Assigned task: Output the lines from the start of the records up to and including the line that contains "Научные статьи и другие анал", copying each one exactly.

Saved data entries
______
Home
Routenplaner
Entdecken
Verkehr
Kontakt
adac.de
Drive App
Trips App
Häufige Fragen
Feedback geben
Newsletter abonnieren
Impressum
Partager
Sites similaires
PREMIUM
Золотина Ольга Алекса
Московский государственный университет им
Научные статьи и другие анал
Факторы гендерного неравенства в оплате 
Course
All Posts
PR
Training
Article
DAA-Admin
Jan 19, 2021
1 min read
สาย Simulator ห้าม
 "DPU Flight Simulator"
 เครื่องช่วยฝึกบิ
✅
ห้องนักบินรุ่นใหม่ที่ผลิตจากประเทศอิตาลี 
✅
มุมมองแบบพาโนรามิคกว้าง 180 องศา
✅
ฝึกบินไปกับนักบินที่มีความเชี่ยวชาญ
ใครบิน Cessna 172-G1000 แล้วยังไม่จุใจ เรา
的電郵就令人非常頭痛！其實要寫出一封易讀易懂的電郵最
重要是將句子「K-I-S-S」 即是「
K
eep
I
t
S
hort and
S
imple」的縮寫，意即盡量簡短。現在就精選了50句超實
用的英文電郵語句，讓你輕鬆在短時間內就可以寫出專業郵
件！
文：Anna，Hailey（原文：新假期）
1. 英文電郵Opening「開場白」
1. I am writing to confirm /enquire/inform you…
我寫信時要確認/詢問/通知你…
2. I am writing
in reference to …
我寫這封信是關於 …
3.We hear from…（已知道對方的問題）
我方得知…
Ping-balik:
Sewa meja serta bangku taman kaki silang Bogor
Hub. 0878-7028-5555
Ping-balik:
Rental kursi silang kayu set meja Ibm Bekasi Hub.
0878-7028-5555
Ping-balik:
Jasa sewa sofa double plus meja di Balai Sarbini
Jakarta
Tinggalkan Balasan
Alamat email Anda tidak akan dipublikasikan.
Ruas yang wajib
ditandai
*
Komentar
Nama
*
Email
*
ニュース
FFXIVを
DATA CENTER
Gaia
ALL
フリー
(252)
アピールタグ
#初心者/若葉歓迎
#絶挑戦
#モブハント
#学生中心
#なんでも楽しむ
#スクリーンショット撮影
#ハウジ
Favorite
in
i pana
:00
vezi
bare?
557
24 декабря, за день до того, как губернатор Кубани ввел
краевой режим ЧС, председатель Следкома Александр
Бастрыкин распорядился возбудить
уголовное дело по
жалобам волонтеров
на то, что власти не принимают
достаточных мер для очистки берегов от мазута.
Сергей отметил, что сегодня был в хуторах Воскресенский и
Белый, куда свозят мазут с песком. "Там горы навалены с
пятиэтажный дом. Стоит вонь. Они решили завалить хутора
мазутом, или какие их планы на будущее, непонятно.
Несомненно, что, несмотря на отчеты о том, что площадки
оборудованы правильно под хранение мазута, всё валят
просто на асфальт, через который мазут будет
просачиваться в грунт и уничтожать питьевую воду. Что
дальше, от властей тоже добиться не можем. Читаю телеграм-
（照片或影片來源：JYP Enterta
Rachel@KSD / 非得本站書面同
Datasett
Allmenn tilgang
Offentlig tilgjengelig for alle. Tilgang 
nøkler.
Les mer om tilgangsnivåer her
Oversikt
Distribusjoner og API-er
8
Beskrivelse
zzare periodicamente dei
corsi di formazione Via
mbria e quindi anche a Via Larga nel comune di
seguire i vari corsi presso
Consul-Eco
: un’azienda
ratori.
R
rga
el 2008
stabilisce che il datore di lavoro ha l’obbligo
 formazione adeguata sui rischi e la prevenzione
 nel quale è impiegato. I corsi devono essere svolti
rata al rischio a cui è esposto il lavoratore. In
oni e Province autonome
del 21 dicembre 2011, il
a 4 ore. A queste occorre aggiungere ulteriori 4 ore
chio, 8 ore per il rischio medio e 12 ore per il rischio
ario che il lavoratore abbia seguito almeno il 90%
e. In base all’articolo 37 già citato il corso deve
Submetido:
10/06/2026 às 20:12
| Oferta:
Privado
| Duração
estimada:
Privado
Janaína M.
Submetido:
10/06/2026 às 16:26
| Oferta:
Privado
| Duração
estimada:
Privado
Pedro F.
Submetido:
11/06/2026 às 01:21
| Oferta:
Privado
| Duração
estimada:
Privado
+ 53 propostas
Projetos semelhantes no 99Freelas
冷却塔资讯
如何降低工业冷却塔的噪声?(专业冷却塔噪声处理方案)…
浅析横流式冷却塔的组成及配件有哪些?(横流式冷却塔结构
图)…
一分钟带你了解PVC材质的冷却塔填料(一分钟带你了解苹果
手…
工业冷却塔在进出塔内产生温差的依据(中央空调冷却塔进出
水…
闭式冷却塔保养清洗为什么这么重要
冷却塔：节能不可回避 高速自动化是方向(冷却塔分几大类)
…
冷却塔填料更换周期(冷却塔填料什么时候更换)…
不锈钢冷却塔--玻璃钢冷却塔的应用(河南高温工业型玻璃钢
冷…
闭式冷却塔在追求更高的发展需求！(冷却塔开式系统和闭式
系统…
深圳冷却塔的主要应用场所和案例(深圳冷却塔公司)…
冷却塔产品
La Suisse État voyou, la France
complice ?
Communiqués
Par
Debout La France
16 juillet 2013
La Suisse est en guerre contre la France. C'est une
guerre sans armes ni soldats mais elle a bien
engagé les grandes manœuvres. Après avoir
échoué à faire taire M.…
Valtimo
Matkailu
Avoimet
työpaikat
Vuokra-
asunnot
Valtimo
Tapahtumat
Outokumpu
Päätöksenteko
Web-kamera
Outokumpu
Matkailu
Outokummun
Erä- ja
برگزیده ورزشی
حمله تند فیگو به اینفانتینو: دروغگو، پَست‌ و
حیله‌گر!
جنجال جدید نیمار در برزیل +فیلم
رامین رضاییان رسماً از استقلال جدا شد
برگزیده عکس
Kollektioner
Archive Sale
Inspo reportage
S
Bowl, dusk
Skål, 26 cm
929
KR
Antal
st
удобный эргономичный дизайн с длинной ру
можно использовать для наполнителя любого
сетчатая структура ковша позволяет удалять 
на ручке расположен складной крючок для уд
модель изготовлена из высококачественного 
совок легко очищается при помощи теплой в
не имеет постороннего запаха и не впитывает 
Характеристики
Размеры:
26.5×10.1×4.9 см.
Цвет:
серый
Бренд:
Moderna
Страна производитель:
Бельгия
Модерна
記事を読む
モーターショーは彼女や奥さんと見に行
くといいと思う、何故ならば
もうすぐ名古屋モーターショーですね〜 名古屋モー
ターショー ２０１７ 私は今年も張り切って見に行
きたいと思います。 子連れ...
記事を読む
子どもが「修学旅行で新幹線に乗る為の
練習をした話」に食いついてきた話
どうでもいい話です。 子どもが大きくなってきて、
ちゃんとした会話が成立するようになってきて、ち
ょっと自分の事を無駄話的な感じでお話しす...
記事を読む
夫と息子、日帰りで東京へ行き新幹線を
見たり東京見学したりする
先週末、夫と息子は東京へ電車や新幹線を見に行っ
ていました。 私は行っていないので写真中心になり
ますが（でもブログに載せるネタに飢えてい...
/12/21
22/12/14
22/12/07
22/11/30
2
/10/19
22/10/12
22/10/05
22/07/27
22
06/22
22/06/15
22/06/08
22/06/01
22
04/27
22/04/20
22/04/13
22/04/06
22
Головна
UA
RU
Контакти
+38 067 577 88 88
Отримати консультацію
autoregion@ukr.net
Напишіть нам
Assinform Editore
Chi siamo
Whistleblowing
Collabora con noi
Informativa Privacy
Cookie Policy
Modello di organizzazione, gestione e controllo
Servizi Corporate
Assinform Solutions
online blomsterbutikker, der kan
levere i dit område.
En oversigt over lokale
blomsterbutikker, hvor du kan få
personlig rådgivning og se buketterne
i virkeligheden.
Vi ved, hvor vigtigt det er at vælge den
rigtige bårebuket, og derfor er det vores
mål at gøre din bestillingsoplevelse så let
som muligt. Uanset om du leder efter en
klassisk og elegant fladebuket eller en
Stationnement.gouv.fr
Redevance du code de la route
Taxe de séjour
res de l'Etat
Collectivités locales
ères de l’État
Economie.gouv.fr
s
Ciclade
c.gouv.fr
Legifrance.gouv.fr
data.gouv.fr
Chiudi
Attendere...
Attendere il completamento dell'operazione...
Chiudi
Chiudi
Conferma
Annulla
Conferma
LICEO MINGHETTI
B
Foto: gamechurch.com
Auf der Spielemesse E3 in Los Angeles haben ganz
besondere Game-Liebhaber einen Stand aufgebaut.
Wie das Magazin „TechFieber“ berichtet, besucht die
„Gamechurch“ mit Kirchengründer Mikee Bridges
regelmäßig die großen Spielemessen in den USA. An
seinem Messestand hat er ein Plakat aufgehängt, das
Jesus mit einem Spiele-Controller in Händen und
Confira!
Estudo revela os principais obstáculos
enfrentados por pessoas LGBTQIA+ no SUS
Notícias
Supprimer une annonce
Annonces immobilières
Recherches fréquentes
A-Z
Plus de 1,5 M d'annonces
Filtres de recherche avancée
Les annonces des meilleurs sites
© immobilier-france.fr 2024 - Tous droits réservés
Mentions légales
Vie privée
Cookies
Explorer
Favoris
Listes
______
Answer to this task:
Home
Routenplaner
Entdecken
Verkehr
Kontakt
adac.de
Drive App
Trips App
Häufige Fragen
Feedback geben
Newsletter abonnieren
Impressum
Partager
Sites similaires
PREMIUM
Золотина Ольга Алекса
Московский государственный университет им
Научные статьи и другие анал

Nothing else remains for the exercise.